'''

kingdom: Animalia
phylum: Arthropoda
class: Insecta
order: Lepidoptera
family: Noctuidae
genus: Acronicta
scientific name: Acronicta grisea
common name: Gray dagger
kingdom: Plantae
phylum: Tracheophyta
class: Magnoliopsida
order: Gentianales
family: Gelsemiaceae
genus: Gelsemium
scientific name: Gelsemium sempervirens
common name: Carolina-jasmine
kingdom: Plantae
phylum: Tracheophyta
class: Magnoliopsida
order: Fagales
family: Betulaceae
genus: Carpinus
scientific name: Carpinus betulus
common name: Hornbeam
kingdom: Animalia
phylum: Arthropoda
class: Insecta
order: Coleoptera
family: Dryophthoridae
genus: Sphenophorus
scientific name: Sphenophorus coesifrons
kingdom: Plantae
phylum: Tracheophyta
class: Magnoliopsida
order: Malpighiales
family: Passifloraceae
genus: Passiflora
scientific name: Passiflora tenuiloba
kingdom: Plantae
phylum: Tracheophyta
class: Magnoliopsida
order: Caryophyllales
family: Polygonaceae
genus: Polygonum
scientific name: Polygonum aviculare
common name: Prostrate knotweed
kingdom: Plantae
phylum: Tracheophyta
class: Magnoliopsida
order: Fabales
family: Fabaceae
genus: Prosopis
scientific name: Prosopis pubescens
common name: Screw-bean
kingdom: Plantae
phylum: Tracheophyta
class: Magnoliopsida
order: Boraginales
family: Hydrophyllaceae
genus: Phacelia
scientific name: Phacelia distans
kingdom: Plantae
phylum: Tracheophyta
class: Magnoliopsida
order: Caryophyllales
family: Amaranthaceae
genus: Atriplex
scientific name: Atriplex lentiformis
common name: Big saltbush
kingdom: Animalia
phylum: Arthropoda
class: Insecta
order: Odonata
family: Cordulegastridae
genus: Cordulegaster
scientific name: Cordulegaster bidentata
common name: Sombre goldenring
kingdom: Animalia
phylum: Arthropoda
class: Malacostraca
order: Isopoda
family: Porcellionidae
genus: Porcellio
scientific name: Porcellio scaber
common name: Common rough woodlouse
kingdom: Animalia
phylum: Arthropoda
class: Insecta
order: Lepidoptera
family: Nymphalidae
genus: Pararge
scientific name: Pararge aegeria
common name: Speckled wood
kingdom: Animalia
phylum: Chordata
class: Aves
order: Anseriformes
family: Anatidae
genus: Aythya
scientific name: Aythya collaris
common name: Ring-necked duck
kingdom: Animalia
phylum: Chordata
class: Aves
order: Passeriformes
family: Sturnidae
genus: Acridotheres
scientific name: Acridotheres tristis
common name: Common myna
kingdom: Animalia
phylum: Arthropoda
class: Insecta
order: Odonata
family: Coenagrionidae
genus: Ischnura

'''

Copy every line from all the rows above, word for word and in the same order.

_Result for this exercise_
kingdom: Animalia
phylum: Arthropoda
class: Insecta
order: Lepidoptera
family: Noctuidae
genus: Acronicta
scientific name: Acronicta grisea
common name: Gray dagger
kingdom: Plantae
phylum: Tracheophyta
class: Magnoliopsida
order: Gentianales
family: Gelsemiaceae
genus: Gelsemium
scientific name: Gelsemium sempervirens
common name: Carolina-jasmine
kingdom: Plantae
phylum: Tracheophyta
class: Magnoliopsida
order: Fagales
family: Betulaceae
genus: Carpinus
scientific name: Carpinus betulus
common name: Hornbeam
kingdom: Animalia
phylum: Arthropoda
class: Insecta
order: Coleoptera
family: Dryophthoridae
genus: Sphenophorus
scientific name: Sphenophorus coesifrons
kingdom: Plantae
phylum: Tracheophyta
class: Magnoliopsida
order: Malpighiales
family: Passifloraceae
genus: Passiflora
scientific name: Passiflora tenuiloba
kingdom: Plantae
phylum: Tracheophyta
class: Magnoliopsida
order: Caryophyllales
family: Polygonaceae
genus: Polygonum
scientific name: Polygonum aviculare
common name: Prostrate knotweed
kingdom: Plantae
phylum: Tracheophyta
class: Magnoliopsida
order: Fabales
family: Fabaceae
genus: Prosopis
scientific name: Prosopis pubescens
common name: Screw-bean
kingdom: Plantae
phylum: Tracheophyta
class: Magnoliopsida
order: Boraginales
family: Hydrophyllaceae
genus: Phacelia
scientific name: Phacelia distans
kingdom: Plantae
phylum: Tracheophyta
class: Magnoliopsida
order: Caryophyllales
family: Amaranthaceae
genus: Atriplex
scientific name: Atriplex lentiformis
common name: Big saltbush
kingdom: Animalia
phylum: Arthropoda
class: Insecta
order: Odonata
family: Cordulegastridae
genus: Cordulegaster
scientific name: Cordulegaster bidentata
common name: Sombre goldenring
kingdom: Animalia
phylum: Arthropoda
class: Malacostraca
order: Isopoda
family: Porcellionidae
genus: Porcellio
scientific name: Porcellio scaber
common name: Common rough woodlouse
kingdom: Animalia
phylum: Arthropoda
class: Insecta
order: Lepidoptera
family: Nymphalidae
genus: Pararge
scientific name: Pararge aegeria
common name: Speckled wood
kingdom: Animalia
phylum: Chordata
class: Aves
order: Anseriformes
family: Anatidae
genus: Aythya
scientific name: Aythya collaris
common name: Ring-necked duck
kingdom: Animalia
phylum: Chordata
class: Aves
order: Passeriformes
family: Sturnidae
genus: Acridotheres
scientific name: Acridotheres tristis
common name: Common myna
kingdom: Animalia
phylum: Arthropoda
class: Insecta
order: Odonata
family: Coenagrionidae
genus: Ischnura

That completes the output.